Problem description
In the records below, find the line holding "middle pip: (1177, 953)" and the line holding "index pip: (1180, 920)". Set down both, with every line between them, exactly.

Records supplied
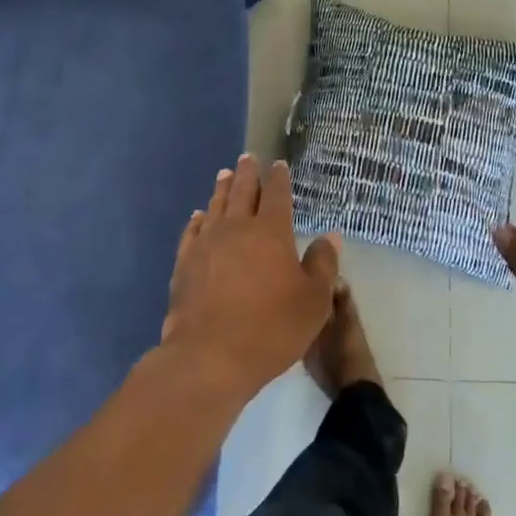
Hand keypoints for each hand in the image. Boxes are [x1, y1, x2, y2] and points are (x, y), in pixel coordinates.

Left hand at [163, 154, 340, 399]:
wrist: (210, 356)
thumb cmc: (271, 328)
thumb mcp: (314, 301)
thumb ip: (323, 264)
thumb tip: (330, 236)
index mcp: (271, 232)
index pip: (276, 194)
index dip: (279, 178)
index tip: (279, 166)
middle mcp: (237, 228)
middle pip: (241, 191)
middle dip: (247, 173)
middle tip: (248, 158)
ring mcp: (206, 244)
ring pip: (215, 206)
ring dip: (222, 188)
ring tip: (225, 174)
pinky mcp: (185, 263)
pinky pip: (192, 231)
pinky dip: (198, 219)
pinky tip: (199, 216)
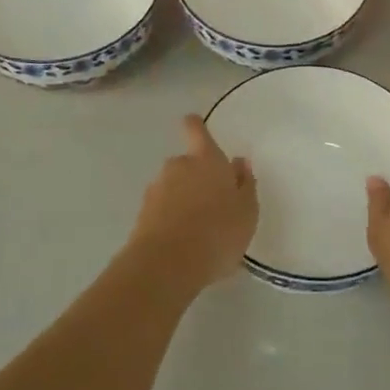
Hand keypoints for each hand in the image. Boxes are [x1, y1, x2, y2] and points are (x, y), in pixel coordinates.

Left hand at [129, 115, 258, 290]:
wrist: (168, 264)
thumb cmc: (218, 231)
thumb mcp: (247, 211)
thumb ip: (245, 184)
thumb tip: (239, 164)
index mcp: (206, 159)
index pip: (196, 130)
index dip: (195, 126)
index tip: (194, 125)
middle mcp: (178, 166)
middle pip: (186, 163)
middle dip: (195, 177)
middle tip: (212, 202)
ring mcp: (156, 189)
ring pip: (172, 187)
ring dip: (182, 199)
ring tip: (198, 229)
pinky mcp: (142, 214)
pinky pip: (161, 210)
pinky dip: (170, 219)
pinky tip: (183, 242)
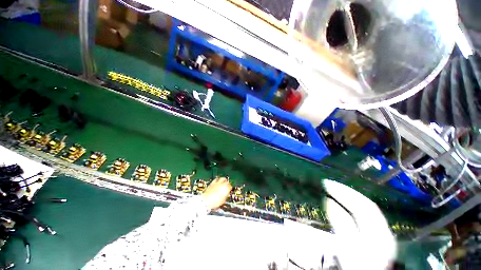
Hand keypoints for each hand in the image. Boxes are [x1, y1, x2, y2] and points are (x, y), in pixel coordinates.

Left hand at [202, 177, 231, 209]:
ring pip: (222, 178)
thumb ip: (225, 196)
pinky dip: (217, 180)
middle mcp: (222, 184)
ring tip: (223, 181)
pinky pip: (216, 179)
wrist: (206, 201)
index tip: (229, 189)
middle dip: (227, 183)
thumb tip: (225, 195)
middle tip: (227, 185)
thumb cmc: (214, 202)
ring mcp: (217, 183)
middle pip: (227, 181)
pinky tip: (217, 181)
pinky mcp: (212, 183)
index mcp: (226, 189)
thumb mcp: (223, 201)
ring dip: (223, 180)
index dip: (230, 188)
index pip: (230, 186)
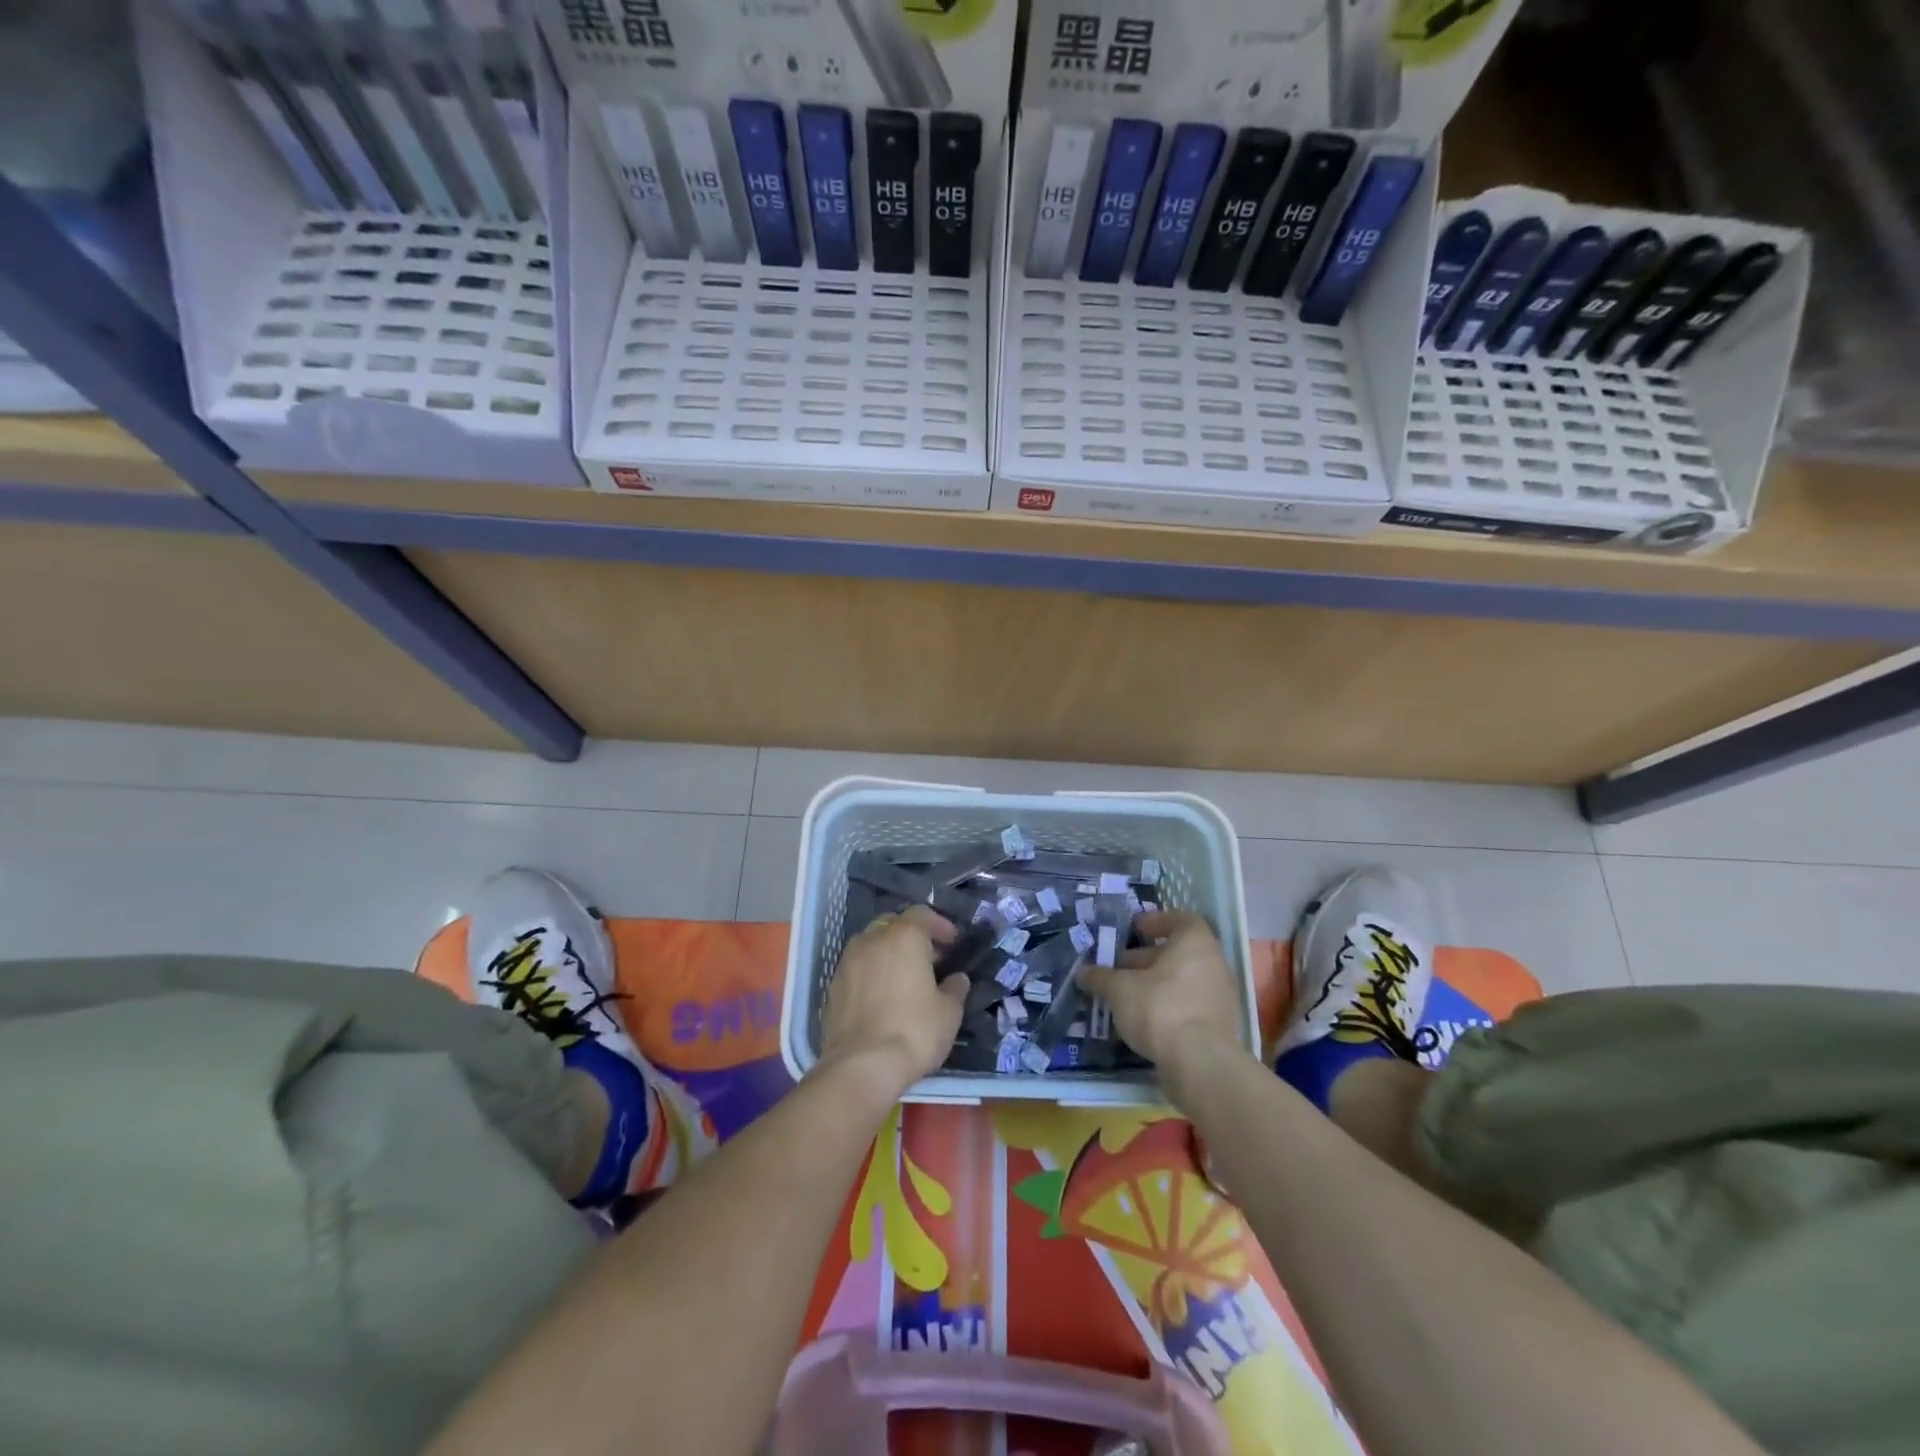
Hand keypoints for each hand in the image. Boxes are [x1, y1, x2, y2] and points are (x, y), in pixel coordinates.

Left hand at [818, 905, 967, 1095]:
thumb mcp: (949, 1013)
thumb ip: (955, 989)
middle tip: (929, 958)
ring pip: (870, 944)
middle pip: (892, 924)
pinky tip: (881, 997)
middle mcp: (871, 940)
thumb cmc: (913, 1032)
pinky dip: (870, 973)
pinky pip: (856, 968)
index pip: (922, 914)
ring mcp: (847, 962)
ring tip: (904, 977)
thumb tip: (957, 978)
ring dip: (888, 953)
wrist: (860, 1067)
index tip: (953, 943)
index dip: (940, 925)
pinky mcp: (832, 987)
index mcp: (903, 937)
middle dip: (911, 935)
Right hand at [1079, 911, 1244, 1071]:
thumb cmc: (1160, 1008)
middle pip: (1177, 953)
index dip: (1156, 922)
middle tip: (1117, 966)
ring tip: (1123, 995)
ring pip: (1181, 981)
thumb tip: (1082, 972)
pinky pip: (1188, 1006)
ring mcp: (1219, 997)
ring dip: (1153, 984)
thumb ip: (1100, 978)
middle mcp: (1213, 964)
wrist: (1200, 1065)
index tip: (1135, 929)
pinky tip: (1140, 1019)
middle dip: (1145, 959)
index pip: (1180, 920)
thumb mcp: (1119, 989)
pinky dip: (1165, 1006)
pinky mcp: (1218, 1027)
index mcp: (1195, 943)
--
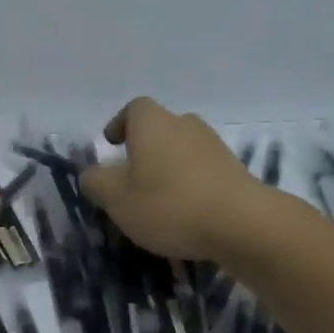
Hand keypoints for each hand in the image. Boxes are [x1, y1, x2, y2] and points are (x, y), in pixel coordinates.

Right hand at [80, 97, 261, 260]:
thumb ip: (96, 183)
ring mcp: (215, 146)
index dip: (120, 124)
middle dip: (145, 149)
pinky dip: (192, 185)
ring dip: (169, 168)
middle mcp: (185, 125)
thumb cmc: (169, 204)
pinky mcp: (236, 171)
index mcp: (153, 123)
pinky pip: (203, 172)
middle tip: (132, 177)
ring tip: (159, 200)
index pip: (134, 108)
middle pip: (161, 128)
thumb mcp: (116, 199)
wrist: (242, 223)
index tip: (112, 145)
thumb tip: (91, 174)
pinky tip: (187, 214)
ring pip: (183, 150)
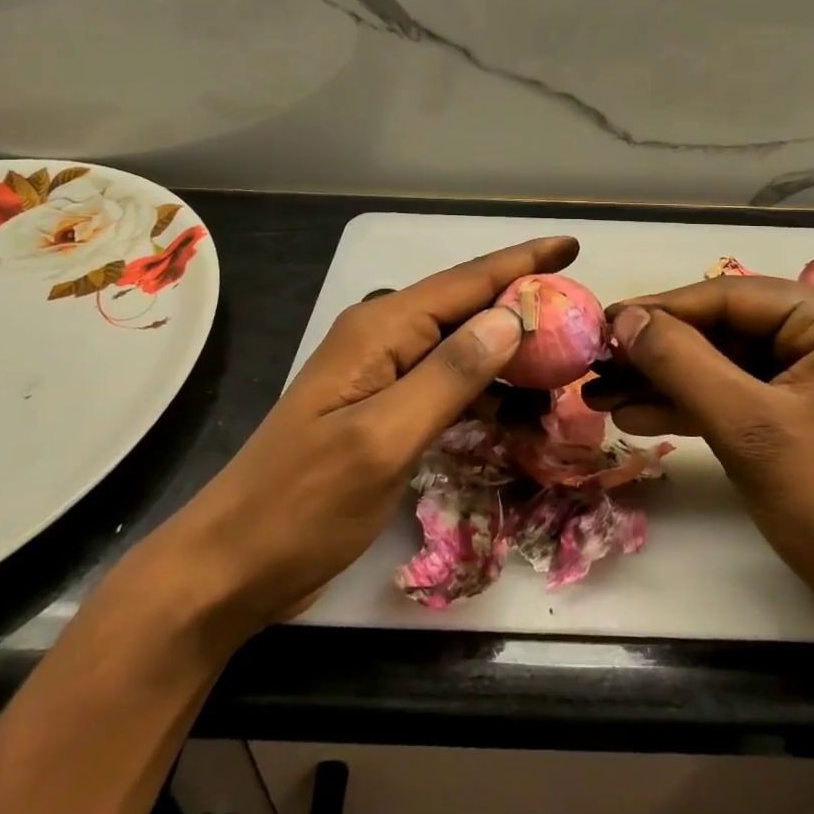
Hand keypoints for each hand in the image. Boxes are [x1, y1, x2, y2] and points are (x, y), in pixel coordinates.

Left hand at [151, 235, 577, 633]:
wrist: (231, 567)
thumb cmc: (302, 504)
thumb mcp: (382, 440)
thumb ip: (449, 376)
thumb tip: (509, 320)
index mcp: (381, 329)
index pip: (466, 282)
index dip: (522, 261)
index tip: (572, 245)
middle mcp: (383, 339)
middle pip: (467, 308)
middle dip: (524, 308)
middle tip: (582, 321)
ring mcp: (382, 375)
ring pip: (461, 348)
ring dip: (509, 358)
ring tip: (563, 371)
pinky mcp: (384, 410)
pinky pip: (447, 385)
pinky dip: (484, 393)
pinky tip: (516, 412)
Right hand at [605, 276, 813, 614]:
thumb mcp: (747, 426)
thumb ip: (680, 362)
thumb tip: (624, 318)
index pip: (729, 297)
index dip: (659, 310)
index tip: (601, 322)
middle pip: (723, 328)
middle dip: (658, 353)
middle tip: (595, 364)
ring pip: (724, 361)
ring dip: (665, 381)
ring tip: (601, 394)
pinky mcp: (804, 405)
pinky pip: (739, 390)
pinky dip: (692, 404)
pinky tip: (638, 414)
...
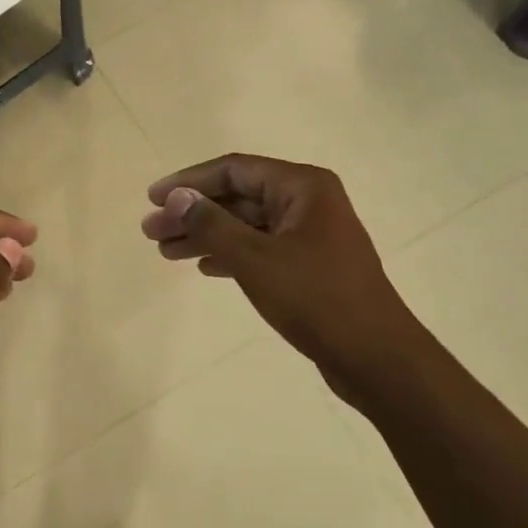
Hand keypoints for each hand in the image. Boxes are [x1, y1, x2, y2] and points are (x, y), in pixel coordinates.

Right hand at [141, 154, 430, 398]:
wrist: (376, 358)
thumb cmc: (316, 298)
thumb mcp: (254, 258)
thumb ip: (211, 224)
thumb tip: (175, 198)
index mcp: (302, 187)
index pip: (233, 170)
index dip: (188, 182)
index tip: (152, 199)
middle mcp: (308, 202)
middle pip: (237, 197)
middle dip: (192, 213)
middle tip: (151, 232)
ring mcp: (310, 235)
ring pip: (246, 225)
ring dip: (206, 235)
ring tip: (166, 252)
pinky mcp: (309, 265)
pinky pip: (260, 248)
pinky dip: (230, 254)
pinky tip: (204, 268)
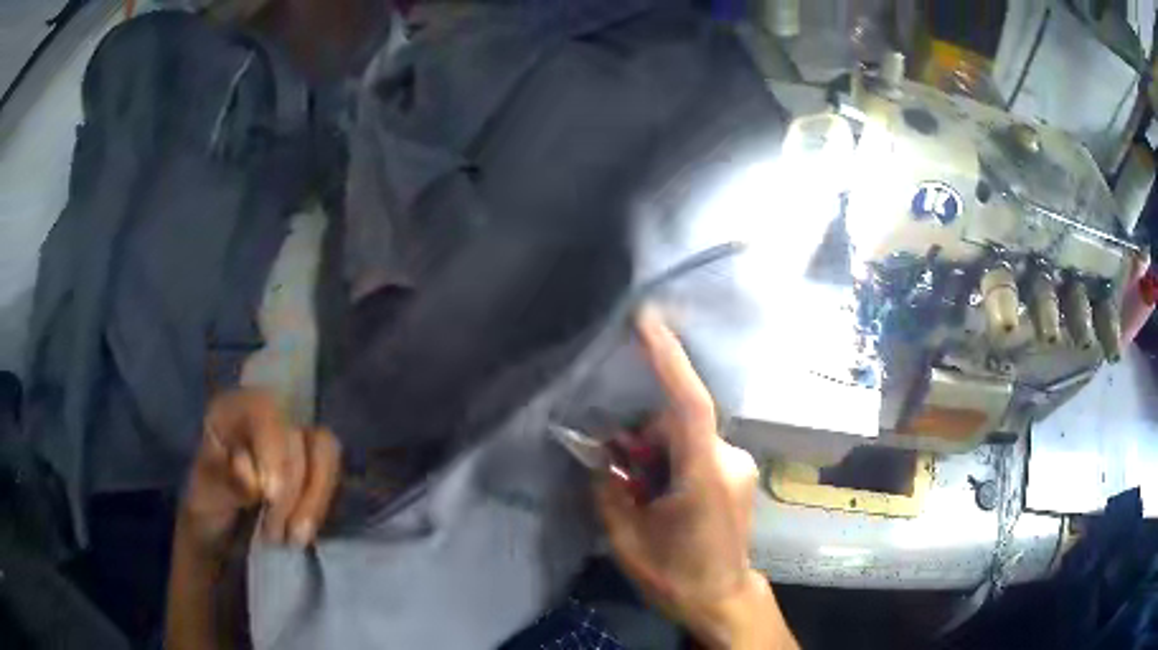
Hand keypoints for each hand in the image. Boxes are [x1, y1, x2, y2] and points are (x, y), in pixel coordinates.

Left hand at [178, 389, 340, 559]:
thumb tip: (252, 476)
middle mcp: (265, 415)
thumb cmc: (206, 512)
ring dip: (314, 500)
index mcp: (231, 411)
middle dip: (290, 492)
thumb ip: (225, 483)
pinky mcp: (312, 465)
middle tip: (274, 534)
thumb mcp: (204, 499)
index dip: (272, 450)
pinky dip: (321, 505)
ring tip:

Response to this exercise
middle pip: (1177, 953)
index dip: (1156, 922)
middle tip: (1117, 966)
ring tip: (1123, 995)
ring pip: (1181, 981)
thumb tip: (1082, 972)
pinky pip: (1188, 1006)
ring mcp: (1219, 997)
ring dip: (1153, 984)
thumb ip: (1100, 978)
middle mcp: (1213, 964)
wrist: (1200, 1065)
index tip: (1135, 929)
pinky tip: (1140, 1019)
middle dip: (1145, 959)
index pip: (1180, 920)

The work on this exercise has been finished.